Imagine a future thousands of years from now, in which the context and characteristics of Western Civilization have been lost to recorded history. In a futuristic archaeology museum, visitors admire and puzzle over the excavated remains of the Sistine Chapel.
The archaeologists of the future struggle to make sense of it. With nothing more to go on than a crumbling, fragmentary section of Michelangelo’s depiction of Hell from the Last Judgement, the interpretation of the iconography leads to some pretty inaccurate conclusions about the Renaissance and Christianity itself.
But while the scientists piece together the past mystery, visitors come in droves to appreciate the faded fresco for its pure aesthetic value. Even though Michelangelo is no longer remembered, his masterpiece still pulls at the spectator’s soul.
That’s one way to understand Peru’s treasure trove of archaeological artifacts that you’ll see when you visit some of the country’s world class museums.
In Peru, pottery and weavings are the surviving expressions of a long lost memory and recorded history. They offer motifs that provide clues into the culture, religion, mythology and symbolism that was the essence of once mighty civilizations.
Archaeologists continue to make new discoveries in Peru practically every month, as they piece together the puzzle of who these ancient people were.
At the same time, Peru’s museum curators have made great strides in exhibiting pre-Columbian artifacts as more than mere scientific specimens, but also as great works of art that exude a timeless and universal beauty.
That wasn’t always the case.
Fernando de Szyszlo, Peru’s world-renowned abstract artist, wrote in an article for Chasqui magazine in 2004 that for decades, the usual attitude toward pre-Columbian artifacts was to concentrate on the archaeological and historical value. Scientific ideas tended to trump aesthetic criteria, he wrote.
American art critic Alan Lapiner came up with a clear explanation of why the archaeological predominated over the artistic, Szyszlo wrote. “According to Lapiner, the Mediterranean archaeology began as a humanistic search for ancient objects with an aesthetic value and then became a scientific discipline, whereas originally only a few illustrious enthusiasts in search of classical art discovered the history of these people almost by accident.”
The opposite occurred in the Americas, where the researchers revealed the art produced by ancient societies almost unintentionally, Szyszlo concluded.
Not so anymore.
Make sure your Lima tour includes a visit to the Larco Museum. Bring a sketch book or a camera (no flash photography though!).

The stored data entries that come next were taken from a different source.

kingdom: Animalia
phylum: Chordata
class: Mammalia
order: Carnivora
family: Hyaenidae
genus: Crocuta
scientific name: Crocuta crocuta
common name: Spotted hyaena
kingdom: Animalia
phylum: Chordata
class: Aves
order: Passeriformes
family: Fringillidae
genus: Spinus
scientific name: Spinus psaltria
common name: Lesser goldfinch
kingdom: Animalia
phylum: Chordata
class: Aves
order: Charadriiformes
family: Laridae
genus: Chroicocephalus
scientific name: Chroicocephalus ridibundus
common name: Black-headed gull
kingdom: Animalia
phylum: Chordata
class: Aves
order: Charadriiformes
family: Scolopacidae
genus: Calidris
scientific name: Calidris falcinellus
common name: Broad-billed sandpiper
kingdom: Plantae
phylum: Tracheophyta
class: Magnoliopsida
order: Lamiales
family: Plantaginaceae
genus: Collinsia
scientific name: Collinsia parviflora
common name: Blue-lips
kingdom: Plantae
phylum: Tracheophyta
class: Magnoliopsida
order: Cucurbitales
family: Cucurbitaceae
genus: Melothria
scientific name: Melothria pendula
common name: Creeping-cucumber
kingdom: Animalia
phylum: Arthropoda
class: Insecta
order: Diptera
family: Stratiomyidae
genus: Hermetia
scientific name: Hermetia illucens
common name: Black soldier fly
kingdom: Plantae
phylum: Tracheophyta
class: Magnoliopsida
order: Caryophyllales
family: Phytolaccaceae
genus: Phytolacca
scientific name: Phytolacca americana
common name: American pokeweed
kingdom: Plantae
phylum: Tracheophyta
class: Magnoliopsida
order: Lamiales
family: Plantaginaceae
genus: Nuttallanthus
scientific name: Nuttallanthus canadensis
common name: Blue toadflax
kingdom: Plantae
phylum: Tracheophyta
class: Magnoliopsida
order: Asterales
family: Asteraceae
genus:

Crafted sometime between 800 B.C.E. (before common era) and 200 C.E., the piece is timelessly contemporary and could easily be displayed in a modern art gallery without raising an eyebrow.
Another piece is the “Rampant Feline” (AKA: Moon Dog), produced by the Moche culture, which dominated a dozen fertile river valleys along what is now Peru’s northern Pacific coast from about 100 to 800 C.E. (Common Era).
This piece is a mystical animal, part feline, part bird, sharing one mystic turquoise eye.
The zoomorphic character refers to the concept of cosmic duality, an important facet of pre-Columbian religions. The decorative inlaid mother of pearl possibly represents the snake.
The inlaid, triangle-shaped steps below the stirrup spout are symbolic of the union between the underworld (snake), the earthly world (feline) and the celestial world (bird).
The piece as a whole expresses a spiritual notion of those three realms in an intriguing union of powers.